ヨーロッパは2002年にユーロ貨幣の流通が始まって以来の大危機に直面している。逃避通貨のスイスフランの価値は上がる一方だ AFP

8月2日、ユーロが対スイスフランでこれまでの最安値を記録した。ヨーロッパの債務危機の拡大と世界的な景気後退への不安から、ユーロを見放す投資者が一段と増えた。

この日、ユーロは前日からの続落で1.10フランを割り、夕方には1.09フランを切って1.0847フランの最安値を記録。

 ドルも0.7643フランと新たに最安値を記録し、前日の0.7836フランを大幅に下回った。

 これらの通貨下落の結果、金の価格がさらに上昇し、同日午後には1635.90ドルの最高値を記録。1日で20ドル以上跳ね上がった。

予想は変わらず

 スイス通信(SDA/ATS)によると、スイスフランの急伸にもかかわらず、スイス大手銀行のエコノミストはこれまでの景気予想をほとんど修正していない。

 例えばクレディ・スイス(Credit Suisse)の景気予想はほかに比べて低く、今年の国内総生産(GDP)の伸び率を1.9%、来年の経済成長率を2.2%と見ている。

 チーフエコノミストのマルティン・ネフ氏は「今年後半の成長率が伸びるとは全く思っていなかった。

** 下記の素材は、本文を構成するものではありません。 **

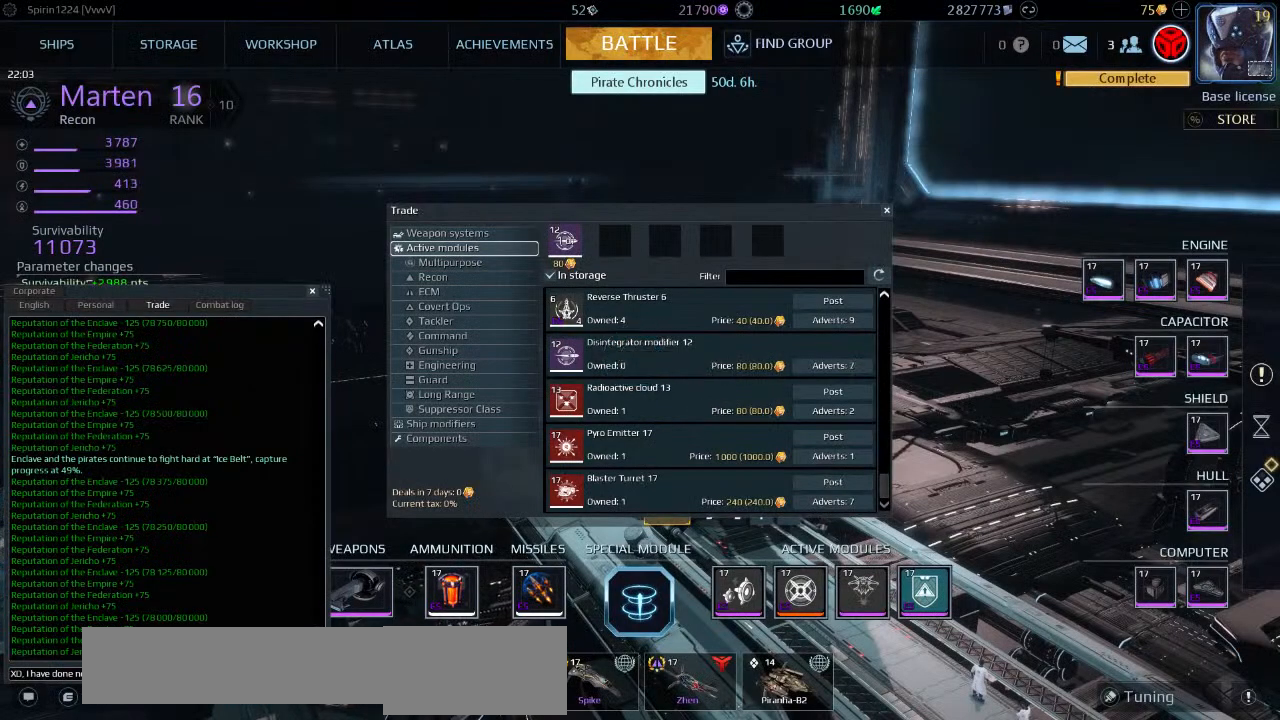
{"keys": [], "events": []}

今回の景気予想はこれまでにないほどぴったり当たった」と語る。

株式市場はマイナス

 スイスの証券市場は2日、一時約2年ぶりの最安値を記録した。証券市場指数(SMI)の終値は5546.94ポイントと前日比4.1%減。スイス企業約300銘柄を対象とするスイスパフォーマンス指数(SPI)も、4.1%減の5098.89ポイントで取引を終えた。

 ドイツ株式指数(DAX)は一時2.3%の下落を見せ、4カ月半ぶりの最安値を記録。ダウ平均株価も1万2000ポイントを割り、前日比2.19%減の1万1866.62ポイントで閉めた。これで8営業日続落となり、この間の落ち込みは7%近くになった。

スイス中銀の反応

  スイス国立銀行(SNB/スイス中銀)は同日、歯止めがかからないスイスフラン高を受けてついに市場介入に乗り出し、3カ月物ロンドン銀行間取引金利(LIBOR)の目標レンジを0.0~0.25%に切り下げた。

 これは2009年3月以来の切り下げで、「スイスフランは現在大幅に過大評価されている」「3カ月物ロンドン銀行間取引金利をできるだけゼロに近くすることが目的だ」と発表した。

 スイス政府や市場関係者は全体的にこの措置を歓迎している。経済連合エコノミースイス(economiesuisse)は「市場に対する強いシグナル」だと評価すると同時に、スイス経済の競争力の強化に向けた長期対策の必要性を強調した。

 一方、日本でも円が逃避通貨となって円高が進んでおり、日本銀行は4日、金融緩和に向けて動き出した。